Memory…its a slippery sucker. I still will get a brilliant flash of an idea for a post that I just know will resonate with someone…and if I don’t write it down, or make some sort of correlation in my mind to remember it later, it’s gone. That is probably the single most frustrating thing I face when I write. I still have a hard time making myself write down ideas because I swear I’ll be able to remember. It’s aggravating. The tool that helps me most is the “Note” app on my phone. I can jot ideas down and when I hit a lean period and have trouble coming up with a topic, I go into my list and find something that is currently applicable. It’s not like it used to be. It never will be. But it works for the most part.

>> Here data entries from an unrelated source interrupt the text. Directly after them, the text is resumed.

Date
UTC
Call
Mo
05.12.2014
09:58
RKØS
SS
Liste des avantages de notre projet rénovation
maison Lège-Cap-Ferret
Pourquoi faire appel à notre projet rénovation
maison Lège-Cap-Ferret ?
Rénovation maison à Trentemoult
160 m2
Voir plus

Just knowing you aren’t alone in this is often all you need to relax into the flow and be present with your feelings. No matter how difficult your struggle, God is always there with you whether you feel Him or not. Knowing that can bring enormous comfort. ❤️

“Have I not commanded you? Be strong and courageous. Do not be afraid; do not be discouraged, for the Lord your God will be with you wherever you go.””
‭‭Joshua‬ ‭1:9‬ ‭NIV‬‬

 

8 thoughts on ““Ramona and Her Pet Burro, Bob” or “How My Memory Has Changed Since Mr. Virgo Died”

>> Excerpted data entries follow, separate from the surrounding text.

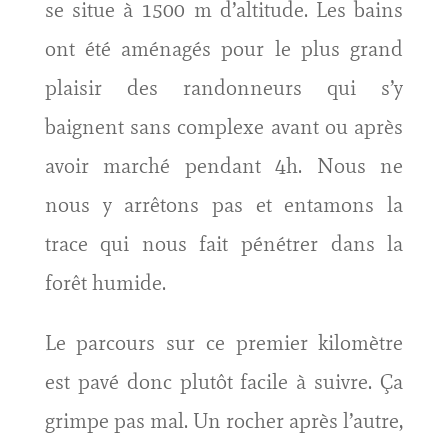
se situe à 1500 m d’altitude. Les bains
ont été aménagés pour le plus grand
plaisir des randonneurs qui s’y
baignent sans complexe avant ou après
avoir marché pendant 4h. Nous ne
nous y arrêtons pas et entamons la
trace qui nous fait pénétrer dans la
forêt humide.
Le parcours sur ce premier kilomètre
est pavé donc plutôt facile à suivre. Ça
grimpe pas mal. Un rocher après l’autre,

  1. I know how you feel on losing some of your memory. My husband has lost a lot of his short term memory. He just turned 80 but he lost his short term memory over time. I’ve heard that the more you are put under for surgery that you lose a little of your memory. I fine this to be true.For hubby has had a lot of surgeries over years. One time being under for 6 hours.So I have to remember for both of us.
    Is the pic above of your farm?
    hugs to you.

  2. Ginny I had a bad fall and got 12 stiches in my eyebrow and a closed head injury. My memory is bad now. I feel depressed about this. I also lost 2 dogs after Thanksgiving within a week and a half. One was 16 years old, one was a puppy who passed 5 days after We got her. I am a wreck. Now one of my good friends has breast cancer. I feel so hopeless, but I know that God is trying to help and guide me. I pray this too shall pass, but we are going to get a puppy at the end ofMay. We still have Boots McGee our Female Jack Russell Terrier. She is 12 years old. Thank you for your stories and wisdom.

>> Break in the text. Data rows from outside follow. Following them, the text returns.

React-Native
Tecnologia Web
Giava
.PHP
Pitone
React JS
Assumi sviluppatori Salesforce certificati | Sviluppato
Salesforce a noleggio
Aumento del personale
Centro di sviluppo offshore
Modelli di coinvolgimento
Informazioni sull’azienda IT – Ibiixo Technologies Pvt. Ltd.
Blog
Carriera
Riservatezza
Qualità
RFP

    1. Oh, Marsha…you’ve had a rough time of it, haven’t you? It is times like this that we fear God has forsaken us. After all…how could He keep letting all this awful stuff happen? The good thing is That is not how God works. He has a plan for you, to help you and prosper you. He doesn’t cause the bad things to happen, but…if you rest in the palm of His hand, He will twist and turn the events of your life and set you in a direction that will lift you up above them. It is so easy to follow and trust God in the good times. It’s another thing to trust when things are really bad. He is where hope comes from. I pray you continue to find the strength you need to get through these things. Feel free to reach out for added support if you need it. There are lots of wonderful people here on “The Ranch”. ❤️

  3. thanks for the post. I had a really hard time after my dad died. I was angry, depressed, all of the bad stuff. I was so jealous of everyone that still had their father. After about 6 months I finally looked around and saw all the other people that didn’t have a living father. I “decided” that if they could handle then I could, too. I seem to go through the same emotions whenever I lose someone close or have other issues to deal with. I have made it a point to find someone in similar situations and watch how they deal with it. As the saying goes, “you may be the only Jesus someone sees.” I think we can all be a blessing to others. Your post today is another reminder. Thanks again.